Her purse was gone, and her phone and her keys. That told me she’d gone out, that she’d be back, and I was too exhausted to believe anything else. I felt her imprint on the space, and I felt Sophia’s, too. Finch didn’t ask why I ducked my head out to check the fire escape, but he opened his arms when he saw I’d started to cry.
He let himself sleep, finally. I took the cushions off so we could both fit on the couch, Sam Cooke playing low and the pale sun dropping. All day we’d heard sirens come and go, like the whole city couldn’t settle, but now it was quiet at last, that incomplete, city kind of quiet.
I was drowsing off, too, when she came in like a hurricane, feet pounding up the stairs and key a panicked jangle in the lock, because she’d seen the lights on from the street.
I didn’t tell her much right then. Ella knew—she knew what had happened had something to do with me, and the Hinterland, and the hunch I’d been chasing. She’d been running around town looking for me, for other ex-Stories, anyone who could help her track me down.

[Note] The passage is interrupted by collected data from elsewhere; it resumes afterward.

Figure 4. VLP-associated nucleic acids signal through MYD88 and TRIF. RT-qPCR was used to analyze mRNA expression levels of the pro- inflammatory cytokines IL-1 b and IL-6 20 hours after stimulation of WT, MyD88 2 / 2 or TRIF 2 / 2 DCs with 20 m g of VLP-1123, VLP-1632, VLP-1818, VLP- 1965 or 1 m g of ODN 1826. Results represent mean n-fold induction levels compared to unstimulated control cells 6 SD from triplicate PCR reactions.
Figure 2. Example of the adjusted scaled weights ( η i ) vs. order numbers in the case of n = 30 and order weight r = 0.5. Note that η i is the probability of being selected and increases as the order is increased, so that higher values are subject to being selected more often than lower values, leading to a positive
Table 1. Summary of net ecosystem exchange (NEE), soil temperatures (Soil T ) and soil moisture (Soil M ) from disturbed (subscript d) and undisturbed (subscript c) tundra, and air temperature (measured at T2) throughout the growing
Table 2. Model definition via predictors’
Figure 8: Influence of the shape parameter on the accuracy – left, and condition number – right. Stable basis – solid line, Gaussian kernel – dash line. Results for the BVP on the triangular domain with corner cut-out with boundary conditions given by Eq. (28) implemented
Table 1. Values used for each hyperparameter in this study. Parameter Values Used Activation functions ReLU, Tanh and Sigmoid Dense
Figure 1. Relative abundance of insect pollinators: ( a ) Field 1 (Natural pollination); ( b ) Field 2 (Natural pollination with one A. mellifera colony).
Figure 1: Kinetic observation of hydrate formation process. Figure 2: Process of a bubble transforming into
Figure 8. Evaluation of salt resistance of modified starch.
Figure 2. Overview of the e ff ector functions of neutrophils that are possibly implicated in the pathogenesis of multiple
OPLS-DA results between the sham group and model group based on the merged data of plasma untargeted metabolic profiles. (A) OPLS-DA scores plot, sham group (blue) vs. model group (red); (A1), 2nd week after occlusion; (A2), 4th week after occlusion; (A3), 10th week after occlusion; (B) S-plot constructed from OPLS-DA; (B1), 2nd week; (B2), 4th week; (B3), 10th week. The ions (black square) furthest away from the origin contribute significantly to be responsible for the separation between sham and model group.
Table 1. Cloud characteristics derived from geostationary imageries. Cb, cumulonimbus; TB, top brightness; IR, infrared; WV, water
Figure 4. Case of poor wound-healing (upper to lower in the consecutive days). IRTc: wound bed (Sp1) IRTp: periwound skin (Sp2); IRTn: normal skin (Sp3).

She never found them. Neither did I. Whether they were lying low after what happened at the party, or had gotten wind of what Daphne really was and skipped town, or whether it was something else completely, they were unfindable. The hotel when I visited it a few days later was a ghost town, the lobby empty and the halls quiet. Half the keys were still behind the desk; Finch and I tried a few of the rooms, just to see. But the dust was already gathering. The whole place had a whiff of the condemned. And I wondered. What had really become of them, what manner of gone they were.
But first. There, in our apartment, hours after the cataclysm. Ella rushed me, so fierce I really thought she’d slap me this time, but she just pulled me in. Then she saw Finch, dead to the world, and pressed a hand to her mouth. I remembered then that I’d told her nothing about his letters.
“That’s him, isn’t it? That’s the boy who saved you.”
In the Hinterland, she meant. From my story. I didn’t know how to tell her everything he’d done, everything he’d saved. I just kissed her cheek, and reminded her.
“You saved me first.”
They liked each other. Once he’d woken up bleary-eyed and blinking, to the smell of the microwave burritos I’d run to the corner for. Of course they did. They had some very weird shit in common, and Finch was smart enough not to mention her mother.
Two days later I drove him to the Upper East Side. The city was a sluggish blend of empty and overrun, with an apocalyptic, carnival feel. We’d coast for a mile, treating red lights like stop signs, then spend twenty minutes crawling down a single block.
I sat on the hood of the car while he went up to see his dad. He was gone one hour, two. I jogged a couple of blocks to find a sandwich. After the third hour, I became paranoid: that his dad would try to keep him. Against his will, away from me. But when he finally came out, his father came with him. The man looked smaller than I’d imagined. Gray hair, shoulders bowed, hands gripping the back of his son’s shirt as he held him. They held each other long enough that I knew to look away.